TASK STATEMENT >> Using the data beneath this instruction, retype only the lines from the one that contains "thumb tip: (362, 1075)" down to the one that contains "pinky dip: (1205, 1103)", both included, exactly as they appear.

THE RECORDS >>
#####

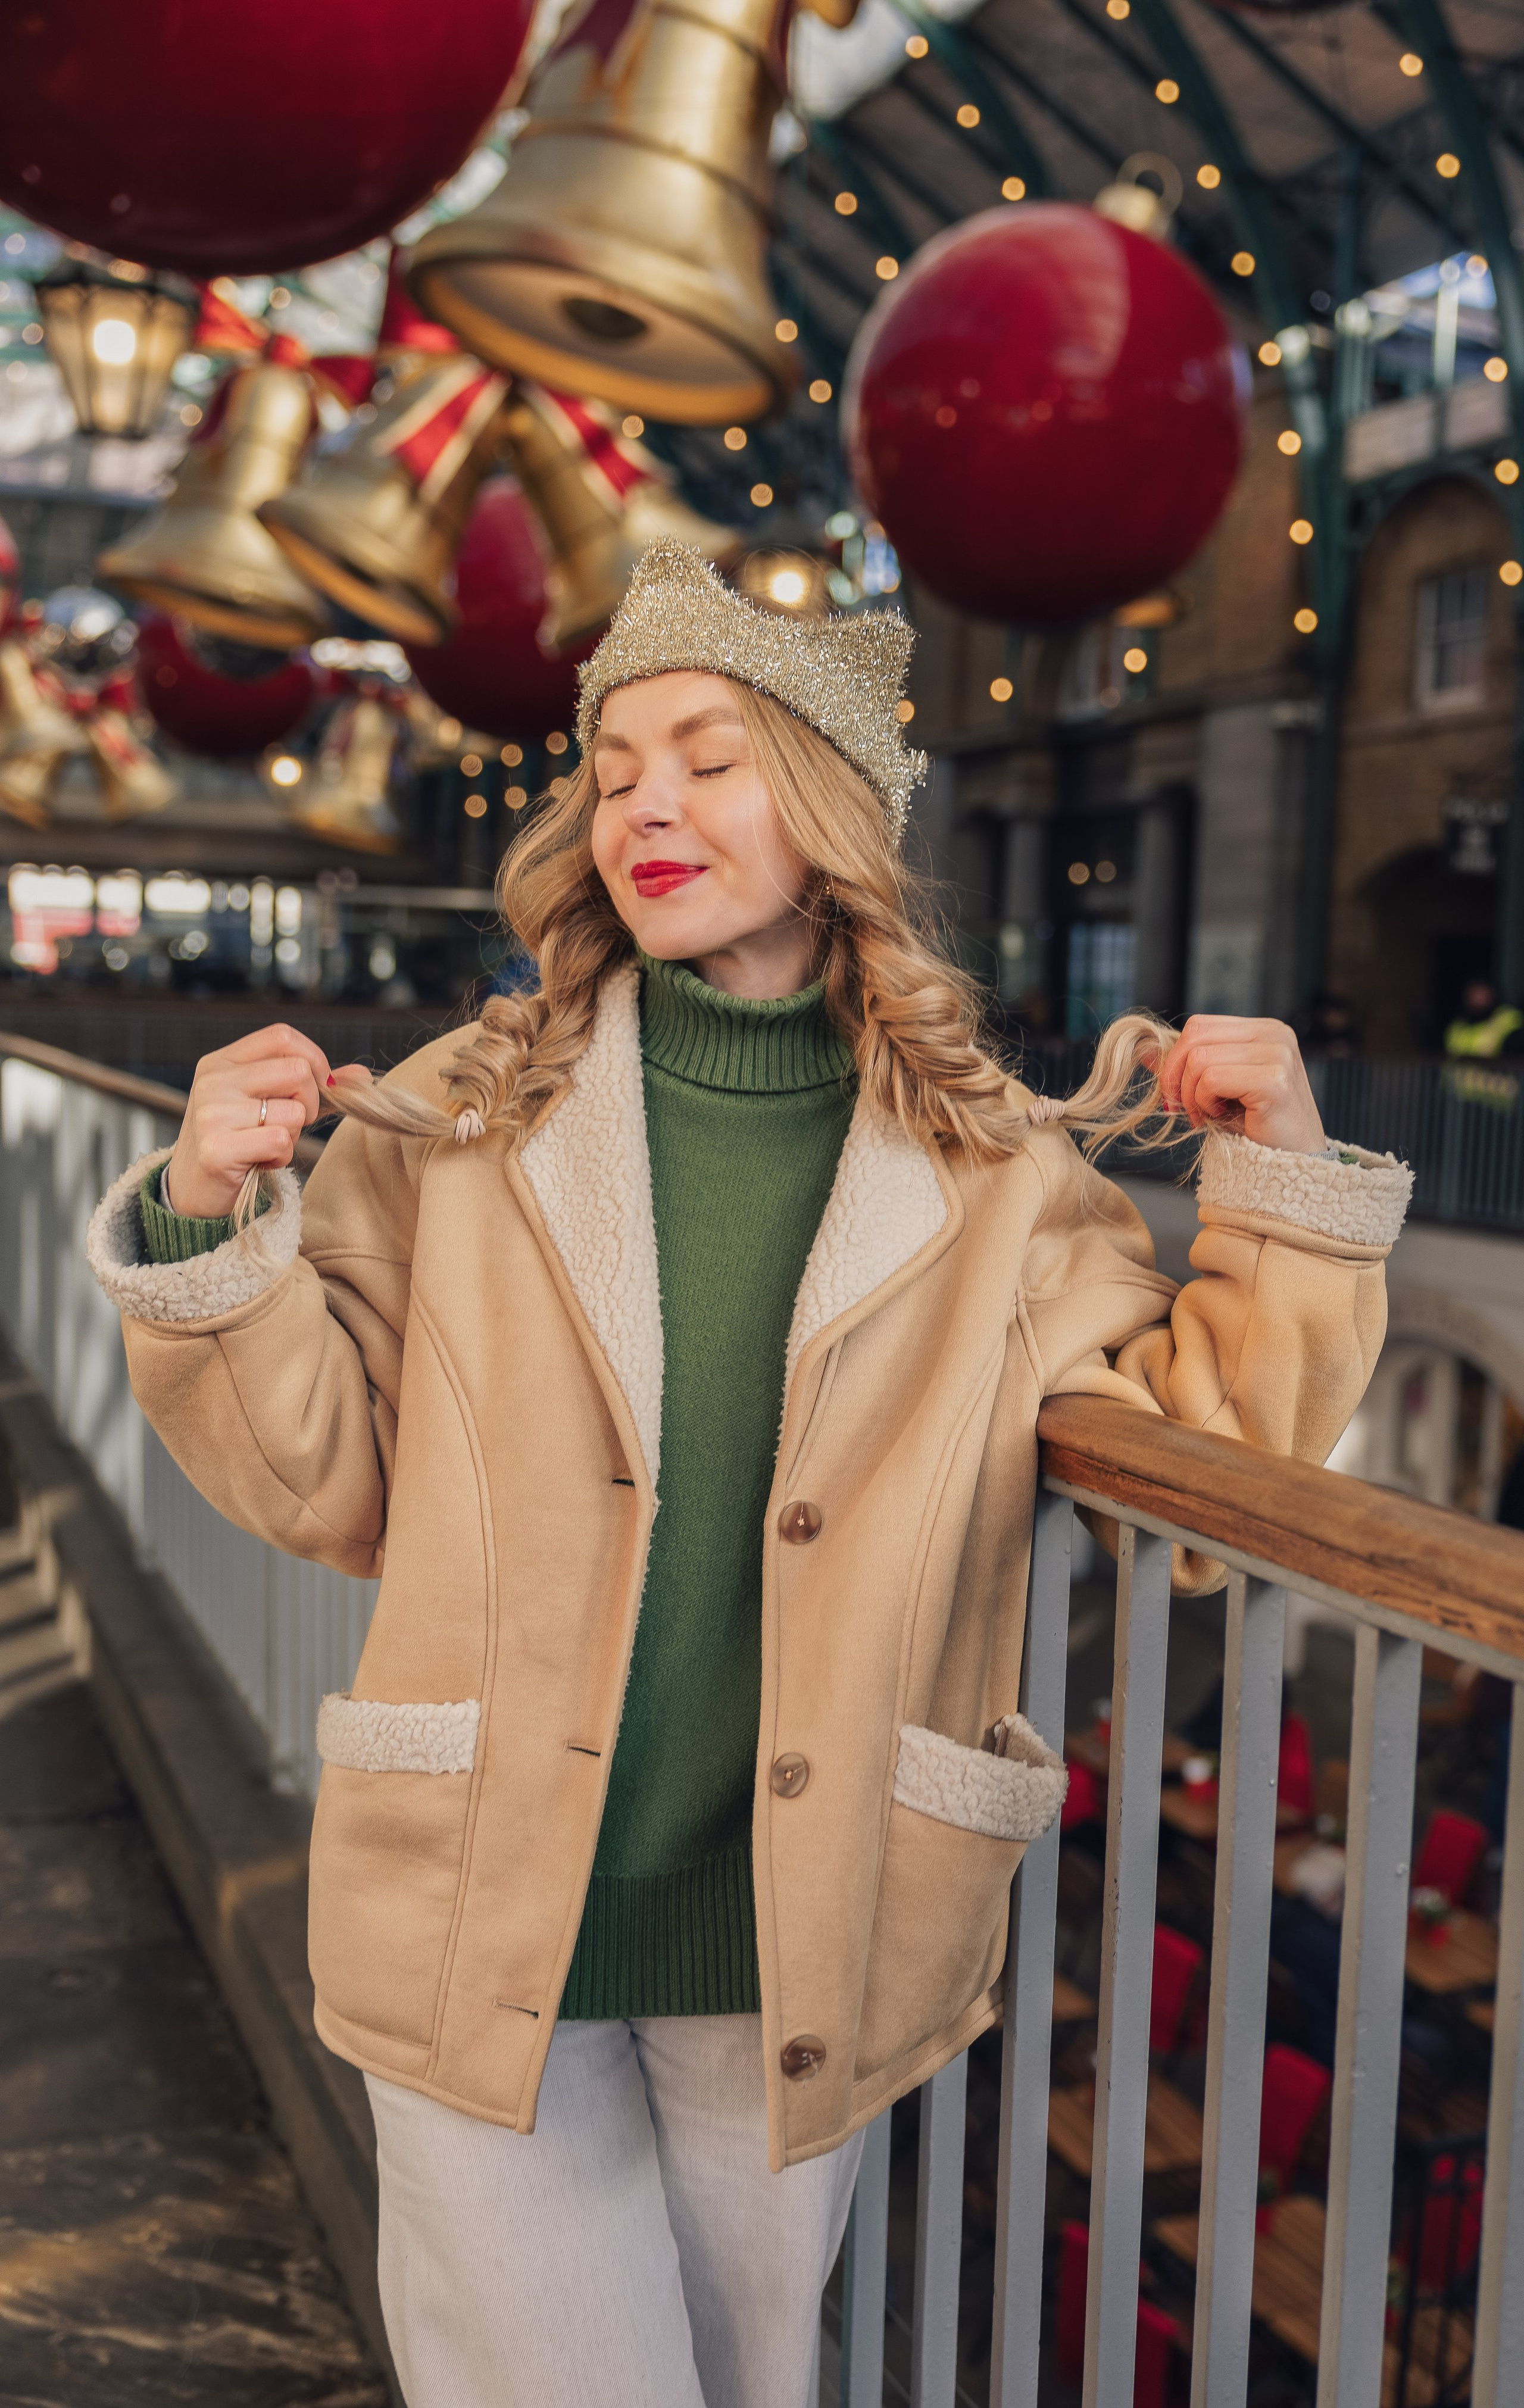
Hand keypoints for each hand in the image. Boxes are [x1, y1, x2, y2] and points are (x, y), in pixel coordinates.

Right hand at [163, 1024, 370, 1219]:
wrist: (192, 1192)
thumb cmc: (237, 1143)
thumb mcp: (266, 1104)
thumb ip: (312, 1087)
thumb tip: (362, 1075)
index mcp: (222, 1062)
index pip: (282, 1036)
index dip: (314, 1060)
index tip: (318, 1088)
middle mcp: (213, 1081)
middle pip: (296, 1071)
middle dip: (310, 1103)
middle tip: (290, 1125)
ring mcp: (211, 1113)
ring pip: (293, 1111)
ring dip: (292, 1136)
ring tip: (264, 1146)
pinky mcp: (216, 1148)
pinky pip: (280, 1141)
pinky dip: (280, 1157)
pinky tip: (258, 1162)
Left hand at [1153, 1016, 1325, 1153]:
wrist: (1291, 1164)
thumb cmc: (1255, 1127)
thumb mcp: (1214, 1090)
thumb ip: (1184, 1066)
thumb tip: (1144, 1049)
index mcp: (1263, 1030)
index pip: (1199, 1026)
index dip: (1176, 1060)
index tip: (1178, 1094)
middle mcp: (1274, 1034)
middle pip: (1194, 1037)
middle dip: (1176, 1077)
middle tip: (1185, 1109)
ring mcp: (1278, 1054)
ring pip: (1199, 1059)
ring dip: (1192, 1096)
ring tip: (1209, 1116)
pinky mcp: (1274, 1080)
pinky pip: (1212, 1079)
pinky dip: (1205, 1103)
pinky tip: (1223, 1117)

#####

REPLY TO THE EXERCISE >>
thumb tip: (362, 1075)
index mcp: (222, 1062)
index pip: (282, 1036)
index dip: (314, 1060)
index tip: (318, 1088)
middle mcp: (213, 1081)
middle pip: (296, 1071)
middle dip: (310, 1103)
middle tip: (290, 1125)
ring mcp: (211, 1113)
ring pip: (293, 1111)
ring dip: (292, 1136)
ring tip: (264, 1146)
pinky mcp: (216, 1148)
pinky pip: (280, 1141)
pinky dip: (280, 1157)
pinky tip: (258, 1162)
Left hand at [1153, 1016, 1325, 1153]:
wrist: (1291, 1164)
thumb cmc: (1255, 1127)
thumb mcp: (1214, 1090)
thumb ip: (1184, 1066)
thumb tip: (1144, 1049)
index mcp: (1263, 1030)
index pip: (1199, 1026)
index dip: (1176, 1060)
index tip: (1178, 1094)
middle mcp: (1274, 1034)
middle pip: (1194, 1037)
middle dip: (1176, 1077)
middle tip: (1185, 1109)
ring mcp: (1278, 1054)
ring pip: (1199, 1059)
ring dip: (1192, 1096)
ring tip: (1209, 1116)
pinky mcp: (1274, 1080)
pinky pip: (1212, 1079)
pinky dip: (1205, 1103)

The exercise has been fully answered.